Я сыграл оперу восемь раз и уехал в Монте-Карло, откуда еще дважды приезжал в Милан по настойчивому желанию публики, влюбившейся в оперу Мусоргского.
Чем проще играешь, тем легче это кажется со стороны, и частенько эта «кажимость» создавала курьезные недоразумения, забавные вопросы. Артисты-итальянцы неоднократно говорили мне:
– Черт вас знает, как просто и ловко держитесь Вы на сцене! А между тем у вас нет заранее подготовленных жестов и поз, каждый раз Вы ведете сцену иначе, по-новому…
Насколько умел, я объяснял им, в чем дело, но это не могло устранить курьезных недоразумений.
Внимательнее других следил за тем, как я играю, Чирино, обладатель прекрасного голоса, певший Пимена. «Борис Годунов» страшно нравился ему, он находил, что я играю эту роль хорошо.
– Но, – говорил он, – жаль, что у Шаляпина голос хуже моего! Я, например, могу взять не только верхнее соль, но и ля-бемоль. Если б я играл Бориса, пожалуй, у меня эта роль вышла бы лучше. В сущности – игра не так уж сложна, а пел бы я красивее.
Чирино не скрывал своих сомнений и от меня.
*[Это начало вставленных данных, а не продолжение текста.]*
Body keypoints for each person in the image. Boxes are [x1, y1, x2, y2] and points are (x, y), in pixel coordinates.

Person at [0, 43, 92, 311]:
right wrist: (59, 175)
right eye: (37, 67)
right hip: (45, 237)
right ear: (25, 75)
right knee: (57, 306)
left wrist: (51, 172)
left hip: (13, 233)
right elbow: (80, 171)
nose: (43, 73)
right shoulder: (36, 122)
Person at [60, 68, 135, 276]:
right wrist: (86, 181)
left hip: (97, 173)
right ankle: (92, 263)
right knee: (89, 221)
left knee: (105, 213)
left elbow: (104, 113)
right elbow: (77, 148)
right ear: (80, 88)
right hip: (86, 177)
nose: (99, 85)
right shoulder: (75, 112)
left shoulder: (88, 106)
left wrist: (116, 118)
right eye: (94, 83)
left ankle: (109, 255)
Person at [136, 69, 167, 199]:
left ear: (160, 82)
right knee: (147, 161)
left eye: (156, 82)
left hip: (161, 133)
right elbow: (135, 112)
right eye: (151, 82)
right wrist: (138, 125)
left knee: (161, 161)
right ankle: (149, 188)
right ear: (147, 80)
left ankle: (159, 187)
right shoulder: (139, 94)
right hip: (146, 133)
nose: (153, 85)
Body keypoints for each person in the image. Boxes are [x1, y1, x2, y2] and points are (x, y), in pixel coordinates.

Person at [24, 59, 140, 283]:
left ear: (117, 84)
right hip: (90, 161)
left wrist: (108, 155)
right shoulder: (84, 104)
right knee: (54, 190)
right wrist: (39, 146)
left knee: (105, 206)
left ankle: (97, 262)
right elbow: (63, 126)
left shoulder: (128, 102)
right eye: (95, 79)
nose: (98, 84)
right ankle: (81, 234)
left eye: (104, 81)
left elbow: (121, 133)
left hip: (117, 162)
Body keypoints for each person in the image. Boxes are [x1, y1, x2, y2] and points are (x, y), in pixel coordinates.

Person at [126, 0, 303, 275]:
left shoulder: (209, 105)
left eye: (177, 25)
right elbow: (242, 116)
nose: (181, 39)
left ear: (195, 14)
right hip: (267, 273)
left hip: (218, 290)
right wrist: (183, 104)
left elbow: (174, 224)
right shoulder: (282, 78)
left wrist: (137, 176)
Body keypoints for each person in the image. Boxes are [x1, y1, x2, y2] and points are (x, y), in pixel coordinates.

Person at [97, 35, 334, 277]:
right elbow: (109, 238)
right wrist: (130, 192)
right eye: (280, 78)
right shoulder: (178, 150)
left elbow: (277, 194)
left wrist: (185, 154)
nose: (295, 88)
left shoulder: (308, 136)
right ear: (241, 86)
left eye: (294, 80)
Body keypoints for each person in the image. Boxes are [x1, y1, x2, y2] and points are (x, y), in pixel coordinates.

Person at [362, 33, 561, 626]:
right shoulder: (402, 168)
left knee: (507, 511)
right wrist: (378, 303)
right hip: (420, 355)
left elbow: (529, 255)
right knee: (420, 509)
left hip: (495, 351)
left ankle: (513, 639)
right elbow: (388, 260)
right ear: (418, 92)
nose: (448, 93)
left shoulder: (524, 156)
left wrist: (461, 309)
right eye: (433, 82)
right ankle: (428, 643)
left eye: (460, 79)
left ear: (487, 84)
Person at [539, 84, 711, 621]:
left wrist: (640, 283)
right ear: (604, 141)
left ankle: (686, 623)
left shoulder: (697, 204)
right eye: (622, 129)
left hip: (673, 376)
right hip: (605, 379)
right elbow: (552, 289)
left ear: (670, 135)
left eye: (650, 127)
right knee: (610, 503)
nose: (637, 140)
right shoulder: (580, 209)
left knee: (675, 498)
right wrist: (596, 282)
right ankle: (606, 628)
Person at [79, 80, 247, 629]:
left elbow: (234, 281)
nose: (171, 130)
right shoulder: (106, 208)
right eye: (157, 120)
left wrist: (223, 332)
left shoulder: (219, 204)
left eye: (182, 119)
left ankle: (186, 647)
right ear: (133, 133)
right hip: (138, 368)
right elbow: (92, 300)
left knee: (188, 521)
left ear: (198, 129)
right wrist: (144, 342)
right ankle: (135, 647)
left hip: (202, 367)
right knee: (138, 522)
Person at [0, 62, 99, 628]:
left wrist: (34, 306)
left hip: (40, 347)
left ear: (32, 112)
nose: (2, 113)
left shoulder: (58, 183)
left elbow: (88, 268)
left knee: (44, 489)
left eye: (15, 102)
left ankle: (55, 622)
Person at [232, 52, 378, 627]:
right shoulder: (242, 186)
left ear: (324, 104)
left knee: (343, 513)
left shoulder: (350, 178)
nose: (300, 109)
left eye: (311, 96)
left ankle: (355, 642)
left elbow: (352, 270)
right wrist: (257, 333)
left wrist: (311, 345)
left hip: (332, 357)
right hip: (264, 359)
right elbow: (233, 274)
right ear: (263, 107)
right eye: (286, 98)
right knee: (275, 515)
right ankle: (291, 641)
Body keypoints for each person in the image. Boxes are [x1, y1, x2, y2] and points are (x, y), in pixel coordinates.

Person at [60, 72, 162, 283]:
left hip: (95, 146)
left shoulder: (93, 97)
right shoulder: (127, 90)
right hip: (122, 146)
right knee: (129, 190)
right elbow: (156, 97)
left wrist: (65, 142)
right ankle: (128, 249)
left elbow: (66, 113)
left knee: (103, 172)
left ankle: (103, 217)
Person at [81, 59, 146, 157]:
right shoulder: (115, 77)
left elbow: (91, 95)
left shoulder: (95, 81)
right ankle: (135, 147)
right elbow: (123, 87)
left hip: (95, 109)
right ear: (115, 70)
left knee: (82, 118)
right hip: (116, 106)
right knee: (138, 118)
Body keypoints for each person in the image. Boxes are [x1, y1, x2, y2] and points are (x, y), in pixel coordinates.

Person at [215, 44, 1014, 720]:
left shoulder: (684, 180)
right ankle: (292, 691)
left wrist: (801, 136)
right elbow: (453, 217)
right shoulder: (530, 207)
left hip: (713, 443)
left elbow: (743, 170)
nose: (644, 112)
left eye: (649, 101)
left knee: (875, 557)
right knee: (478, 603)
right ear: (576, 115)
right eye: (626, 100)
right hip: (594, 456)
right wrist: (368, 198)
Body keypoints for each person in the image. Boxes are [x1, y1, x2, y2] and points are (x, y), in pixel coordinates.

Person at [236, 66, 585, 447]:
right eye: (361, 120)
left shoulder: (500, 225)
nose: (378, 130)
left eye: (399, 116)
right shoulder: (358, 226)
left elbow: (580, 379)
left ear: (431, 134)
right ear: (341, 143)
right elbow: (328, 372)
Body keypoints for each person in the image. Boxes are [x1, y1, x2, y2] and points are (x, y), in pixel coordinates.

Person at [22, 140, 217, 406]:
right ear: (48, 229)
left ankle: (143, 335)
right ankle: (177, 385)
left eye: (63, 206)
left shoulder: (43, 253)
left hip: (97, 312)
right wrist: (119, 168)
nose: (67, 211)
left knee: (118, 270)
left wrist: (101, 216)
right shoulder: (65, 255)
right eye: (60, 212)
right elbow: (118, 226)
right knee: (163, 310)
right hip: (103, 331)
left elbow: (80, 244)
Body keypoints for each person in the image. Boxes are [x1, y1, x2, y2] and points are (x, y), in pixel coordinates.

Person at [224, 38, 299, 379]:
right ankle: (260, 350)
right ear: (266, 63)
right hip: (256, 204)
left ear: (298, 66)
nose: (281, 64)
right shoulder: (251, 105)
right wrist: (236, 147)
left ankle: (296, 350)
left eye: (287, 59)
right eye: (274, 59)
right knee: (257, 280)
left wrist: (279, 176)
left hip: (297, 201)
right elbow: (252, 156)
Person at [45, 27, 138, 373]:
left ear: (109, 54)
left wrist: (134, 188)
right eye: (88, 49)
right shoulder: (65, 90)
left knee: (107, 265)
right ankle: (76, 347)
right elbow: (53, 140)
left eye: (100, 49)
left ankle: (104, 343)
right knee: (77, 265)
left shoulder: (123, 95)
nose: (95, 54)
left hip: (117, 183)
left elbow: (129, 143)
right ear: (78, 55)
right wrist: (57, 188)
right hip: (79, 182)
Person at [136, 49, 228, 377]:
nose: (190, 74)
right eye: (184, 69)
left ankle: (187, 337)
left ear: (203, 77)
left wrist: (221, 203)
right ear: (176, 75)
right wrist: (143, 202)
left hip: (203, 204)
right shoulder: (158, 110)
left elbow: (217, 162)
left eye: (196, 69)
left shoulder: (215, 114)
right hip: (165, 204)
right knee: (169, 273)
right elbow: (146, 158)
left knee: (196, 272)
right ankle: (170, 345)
Очень деликатно он всегда просил позволения смотреть, как я гримируюсь, – грим казался ему самым трудным делом. Я гримировался при нем и рассказывал ему, как это делается.
– Да, – говорил он, – это вовсе не сложно, но – в Италии не найдешь таких красок, и нет хороших париков, бород, усов! Сыграв последний спектакль, я позвал Чирино и сказал:
– Милый друг, вот тебе парик, борода и усы для Бориса, вот тебе мои краски! Я с удовольствием подарил бы тебе и голову мою, но – она необходима мне!
Он был очень тронут, очень благодарил меня. Через год я снова был в Милане и однажды, идя по Корсо Виктора Эммануила, вдруг увидал, что через улицу, останавливая лошадей, натыкаясь на экипажи, летит Чирино.
– Бон жиорно, амико Шаляпин! – вскричал он и горячо расцеловался со мною, к удивлению публики.
– Почему такая экзальтация? – спросил я, когда он несколько успокоился.
– Почему? – кричал он. – А потому, что я понял, какой ты артист! Я играл Бориса и – провалился! Сам знаю, что играл ужасно! Все, что казалось мне таким легким у тебя, представляет непобедимые трудности. Грим, парики, – ах, все это чепуха. Я рад сказать и должен сказать, что ты – артист!
– Тише! – уговаривал я его, – на нас смотрят.
Но он кричал:
– К черту всех! Я должен сознаться, что не умел ценить тебя! Я люблю искусство, и вотя тебе целую руку!
Это было слишком, но – итальянцы не знают меры своим восторгам. И, сказать правду, я был тронут этой похвалой товарища.